Initially I've created 100 resources managed by each provider (first vertical blue line). There, we can see that the reconciliation time for the terrajet provider is much higher than the native provider. After some time I've changed the jet provider to have a MaxConcurrentReconciles: 10
in the configs (second blue line).
on the first section (after the first vertical blue line), the reconciliation time is about ~14.8s
for the jet provider and ~84ms
for the native provider.
on the second section (after the second vertical blue line), the reconcilicaiton time is about ~997ms
for the jet provider and ~84ms
for the native provider.
on the first section (after the first vertical blue line), the workqueue depth is about 100
items for the jet provider and 0
items for the native provider.
on the second section (after the second vertical blue line), the workqueue depth stabilizes at about 25
items for the jet provider and 0
for the native provider.
This left the question of "What if we bump the number of MaxConcurrentReconciles
further". Bumping it to 50
we see that the reconcile time didn't change, but the number of items in the queue were reduced to 0
on the terrajet provider as well.
This, however, is not maintained when we create even more resources. When jumping to 500
policies on each provider, we see that the reconcile time is, again, not affected. But the workqueue size is significantly affected and cannot go below 500
for the terrajet provider, while the native provider is momentarily affected by the change, but is able to catch up and clear the queue.

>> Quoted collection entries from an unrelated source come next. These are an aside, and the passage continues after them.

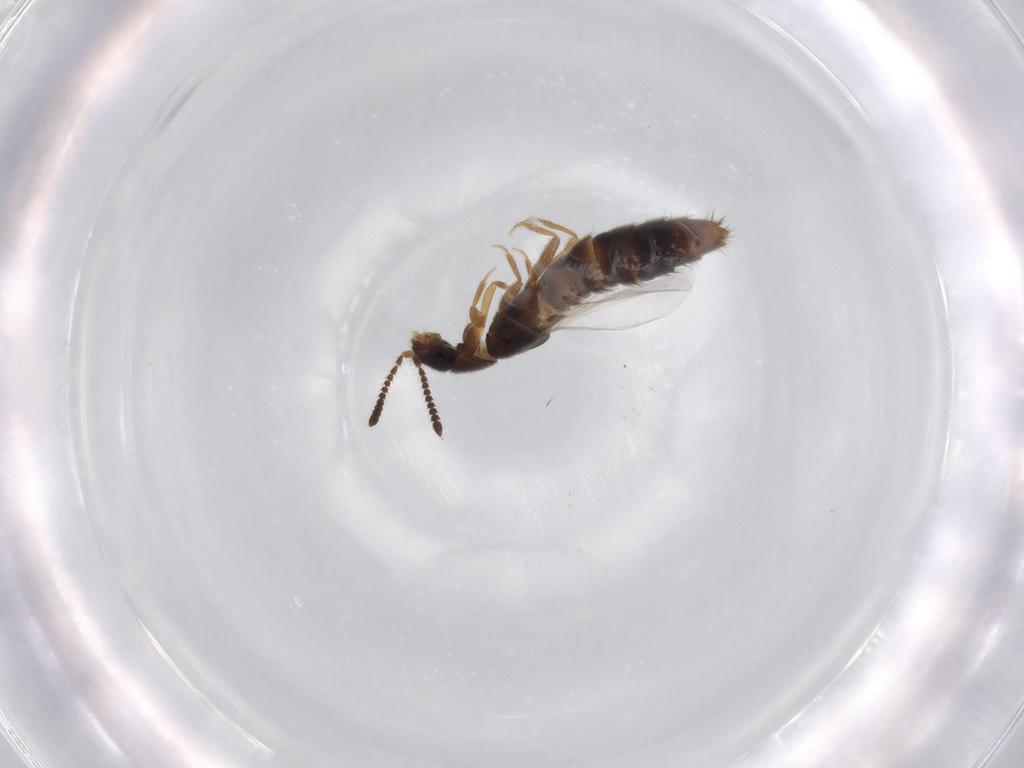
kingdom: Animalia
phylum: Arthropoda
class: Insecta
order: Coleoptera
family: Staphylinidae
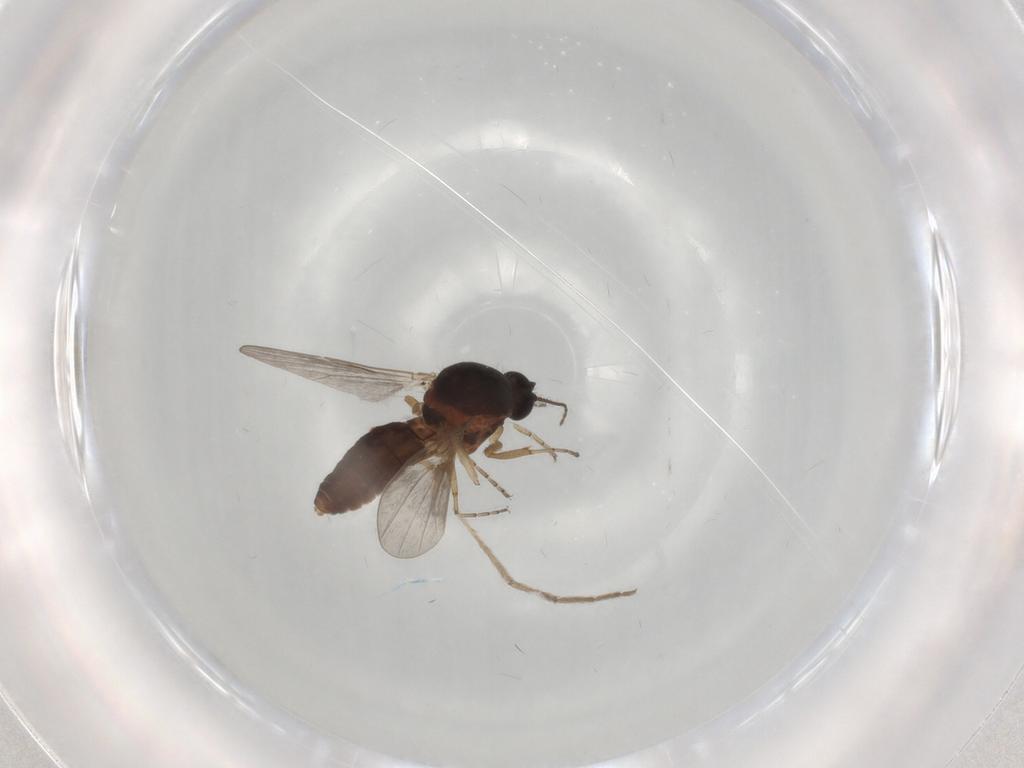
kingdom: Animalia
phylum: Arthropoda
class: Insecta
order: Diptera
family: Ceratopogonidae
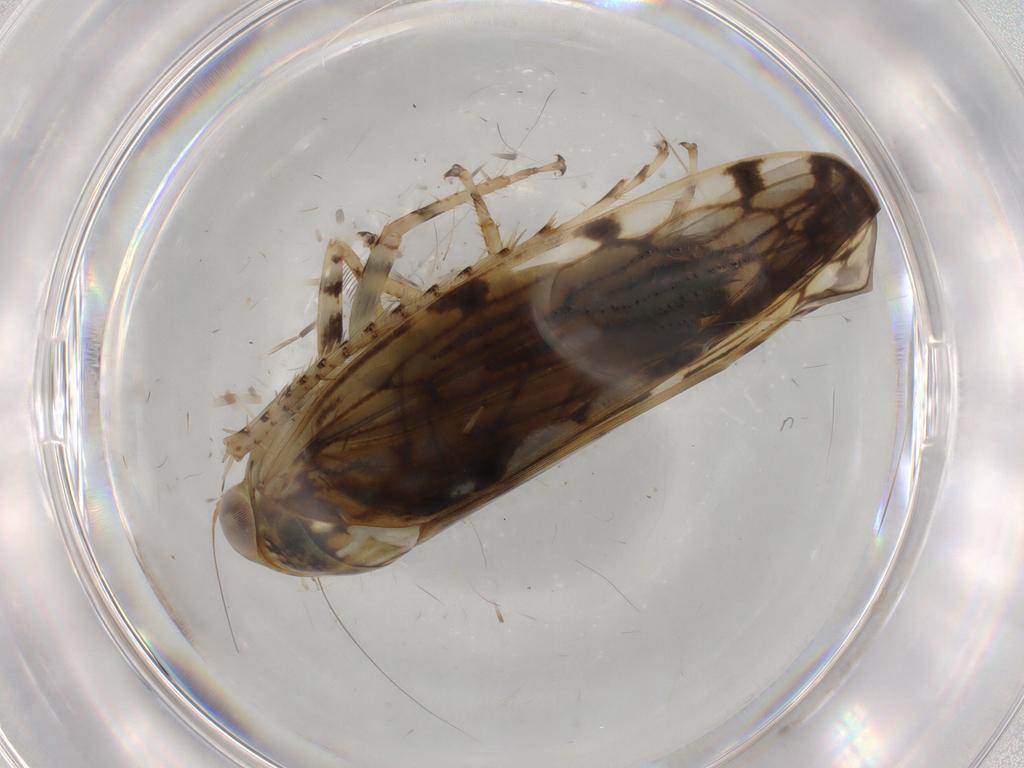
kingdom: Animalia
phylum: Arthropoda
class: Insecta
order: Hemiptera
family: Cicadellidae
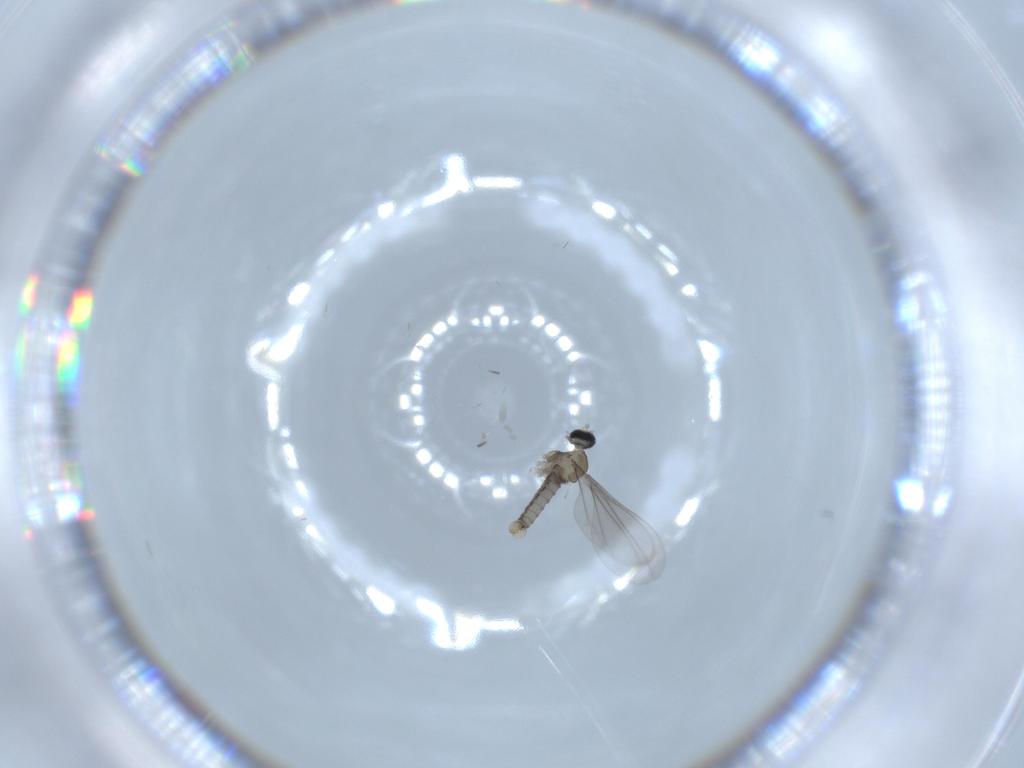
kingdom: Animalia
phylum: Arthropoda
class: Insecta
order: Diptera
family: Cecidomyiidae
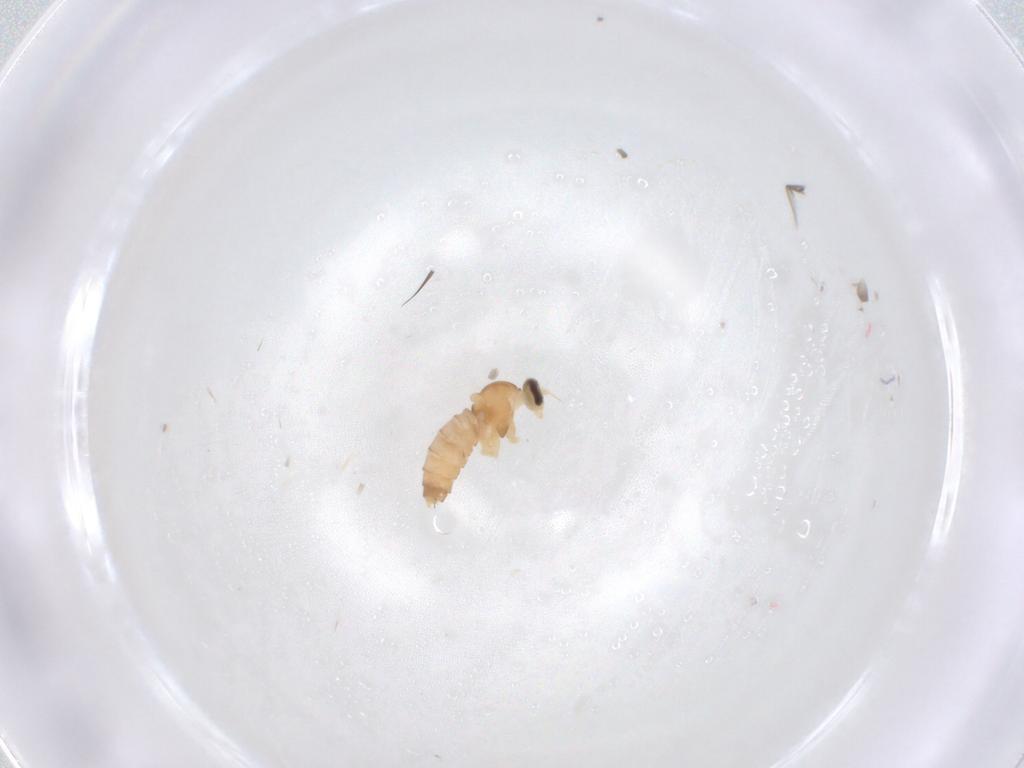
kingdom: Animalia
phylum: Arthropoda
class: Insecta
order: Diptera
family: Cecidomyiidae
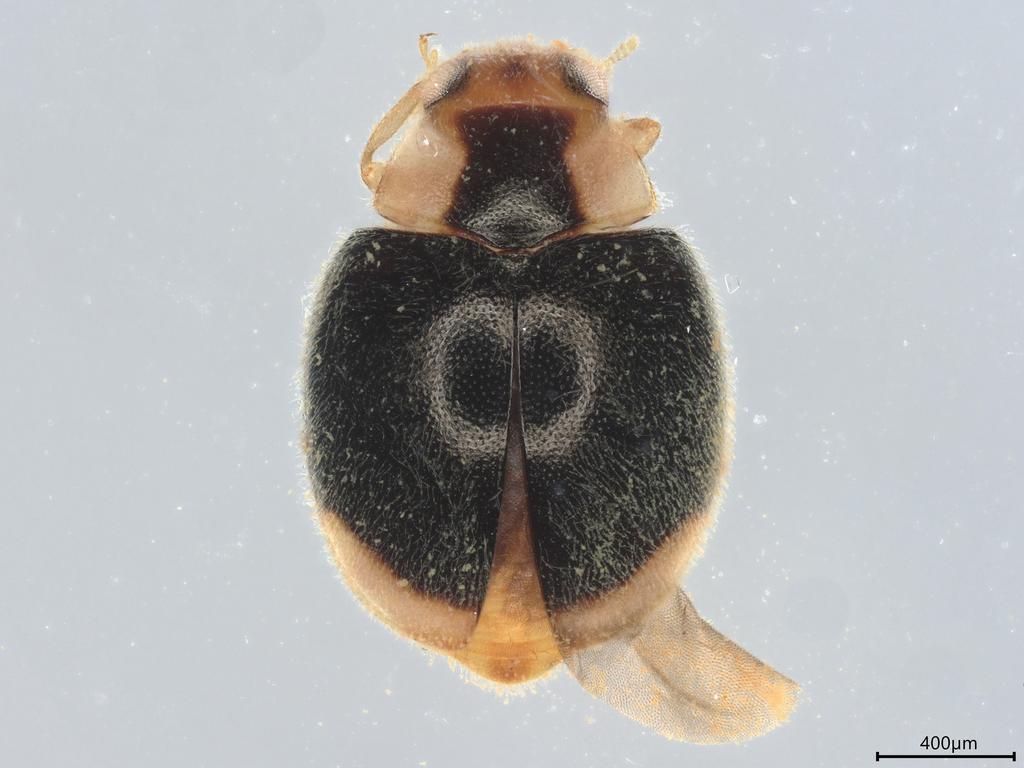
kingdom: Animalia
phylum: Arthropoda
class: Insecta
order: Coleoptera
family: Coccinellidae
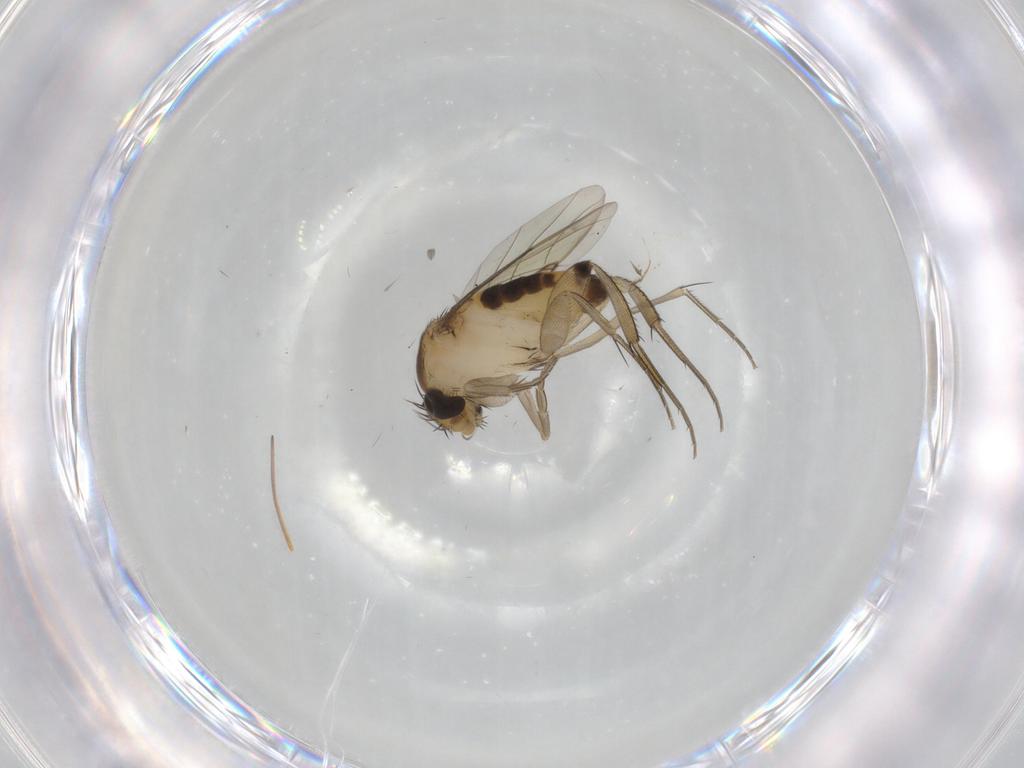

To make sure that the reconcile time was the main culprit here, I've also locally changed the Observe method of the native provider to include a time.Sleep(1 * time.Second)
and it had the same queue behavior as the terrajet provider. Which reflected in the same long time to reconcile new resources we saw in terrajet-based providers.
I'm curious to see which solutions we can brew up to this.
For now it seems that terrajet-based providers are not suitable for environments that need to manage many resources of the same type.